INSTRUCTIONS FOR THE TASK |
Pictures aside, the output must consist of the lines from the one containing "list [111, 645, 701, 1006]" through the end of the data, reproduced exactly.

DATA PROVIDED |
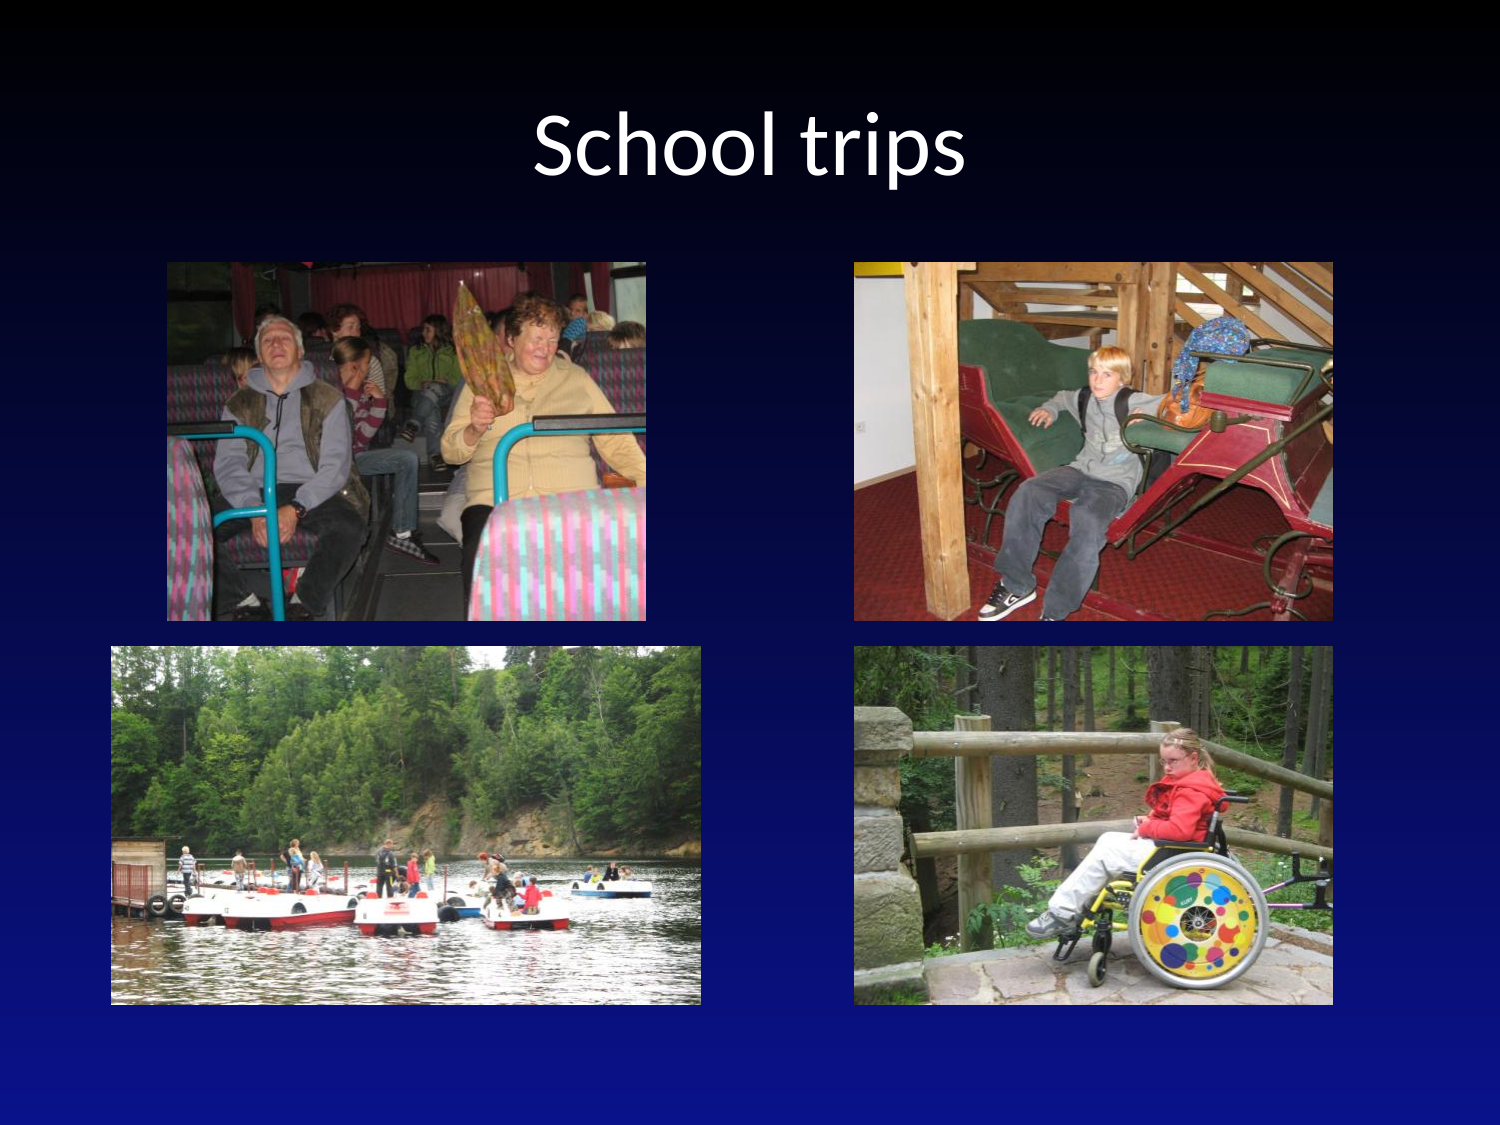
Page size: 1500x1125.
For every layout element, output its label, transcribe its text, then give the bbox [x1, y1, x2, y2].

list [166, 262, 646, 622]
title School trips [74, 44, 1426, 233]
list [854, 645, 1334, 1006]
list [854, 262, 1333, 622]
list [111, 645, 701, 1006]
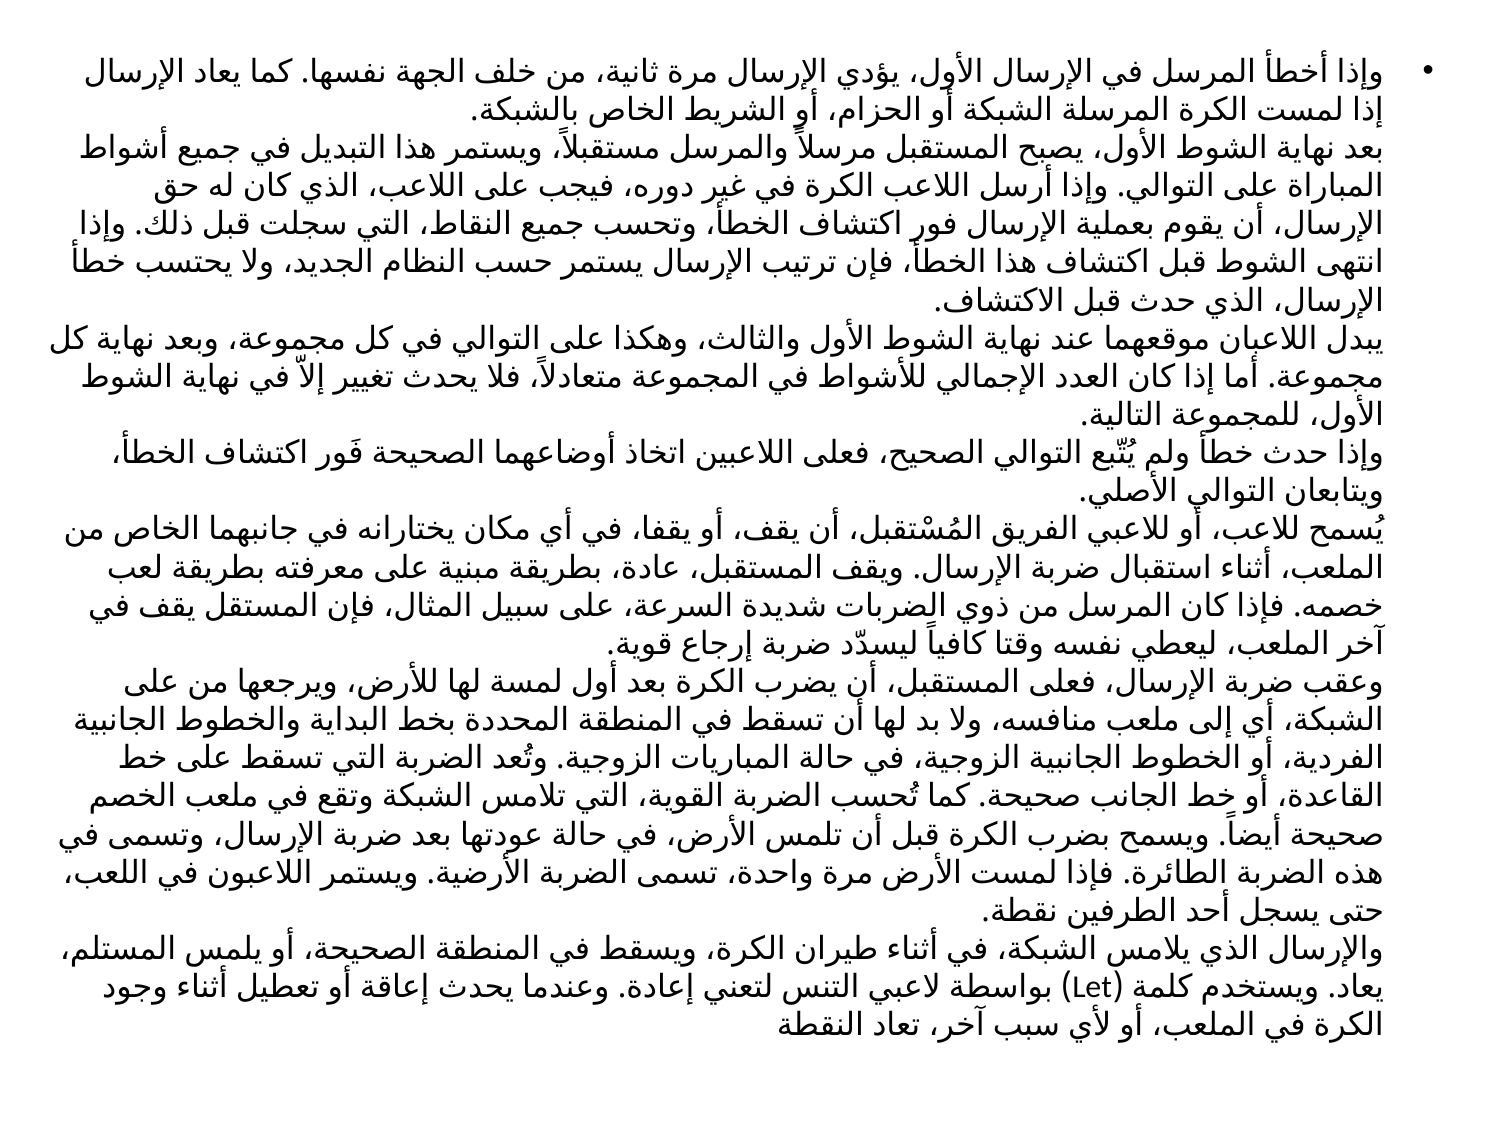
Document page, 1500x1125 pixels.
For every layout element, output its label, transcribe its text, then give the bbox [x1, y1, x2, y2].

EXPECTED ANSWER |
list [111, 645, 701, 1006]
Document page, 1500x1125 pixels.
For every layout element, output its label, transcribe its text, then give the bbox [x1, y1, x2, y2].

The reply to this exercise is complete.